# Blue for the wall!



## Large munsterlander1 (Feb 11, 2008)




----------



## Horker23 (Mar 2, 2006)

I dont know if ive seen them totally white on the belly before. Cool looking bird


----------



## USSapper (Sep 26, 2005)

Lookin good Raker


----------



## Maverick (Mar 4, 2002)

Put it on the wall!!!

If you don't I will. That bird is exactly what I want for the wall!


----------



## R y a n (Apr 4, 2005)

That is simply one of the prettiest blues I've ever seen. Glad to see it is in good enough condition to mount!

:beer:

Make sure you post followup pics after she's mounted!

Congrats!

Ryan


----------



## Goose Guy350 (Nov 29, 2004)

Very cool blue :beer:


----------



## justund223 (Aug 28, 2006)

nice bird i have been looking for a white bellied blue for awhile, but i can never keep in good enough shape


----------



## Bustin Lips (Mar 16, 2008)

AWESOME!!!!!!!!!


----------



## hunt4P&amp;Y (Sep 23, 2004)

Did you shoot it with a blow gun? Looks like it wasn't even shot! Guess it only got one pellet from the old 10 GA?


----------



## Large munsterlander1 (Feb 11, 2008)

It only had one pellet to the head i think? At least this is what i could tell from looking at it!


----------



## MallardMayhem21 (Mar 8, 2006)

That is a true trophy!!! Nice work! Are you having a flying, standing or dead mount made?


----------



## brobones (Mar 10, 2004)

That is a sweet bird, I would get that one mounted.


----------



## Large munsterlander1 (Feb 11, 2008)

MallardMayhem21 said:


> That is a true trophy!!! Nice work! Are you having a flying, standing or dead mount made?


I was thinking a sleeping mount with one foot up? Though i would have his head partialy up and not under the wing! I have always wanted a bird done this way>


----------



## MallardMayhem21 (Mar 8, 2006)

That would be a very sharp mount and you could still see all the distinct features of that bird. Post some pics when you get it back!!!


----------



## USAlx50 (Nov 30, 2004)

Just because I love the way snows decoy or commit to land I love the flying ones. Some good examples here, I LOVE the way the snow in the upper left corner and the collared blue in the bottom left are done! Congrats on the awesome bird Matt!


----------



## Leo Porcello (Jul 10, 2003)

You lucky bum! Been tryiing for a white belly for some time now. :beer:


----------



## snowsforlife (Mar 27, 2005)

I have been wainting to see one like that dead for a long time. Can't wait til i get one like that. Probly never will :roll:


----------



## averyghg (Oct 16, 2006)

snowsforlife said:


> I have been wainting to see one like that dead for a long time. Can't wait til i get one like that. Probly never will :roll:


dude you shot two collars in the last two times you've been out snow hunting!

At your rate you're gonna get 6 white bellied blues out of one flock the next time you go out!


----------



## hunt4P&amp;Y (Sep 23, 2004)

One pellet to the head? HUH! did the red rider do the job?! :lol:

If I were you I would make that baby fly!!


----------



## AWO (Mar 9, 2008)

Beautiful looking bird, wish mine was that white.

Available data:
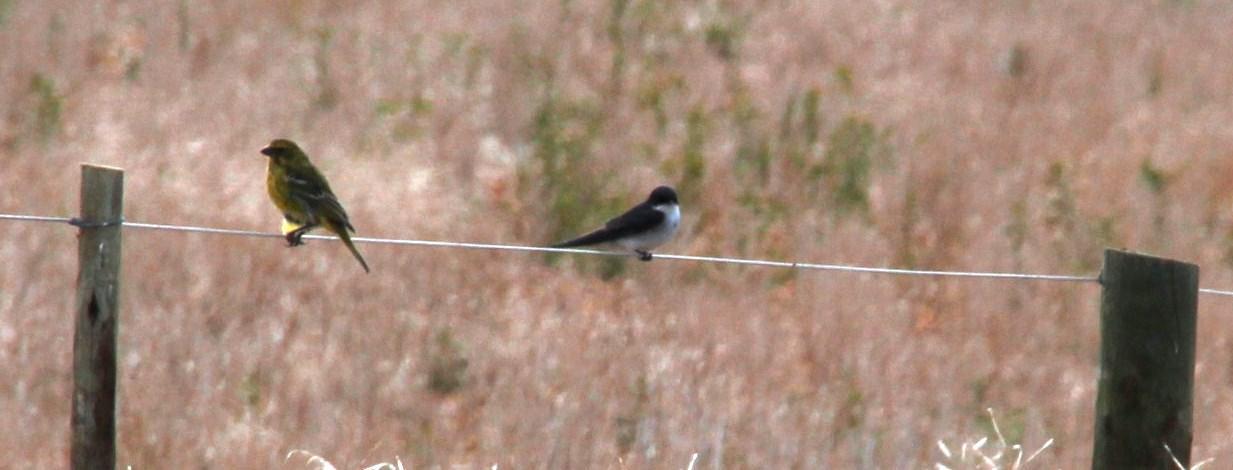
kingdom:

What to work on: Rewrite everything in the blue goose thread from "Just because I" down to "awesome bird Matt!", putting "upper right corner" in place of "upper left corner".

Worked answer:
Just because I love the way snows decoy or commit to land I love the flying ones. Some good examples here, I LOVE the way the snow in the upper right corner and the collared blue in the bottom left are done! Congrats on the awesome bird Matt!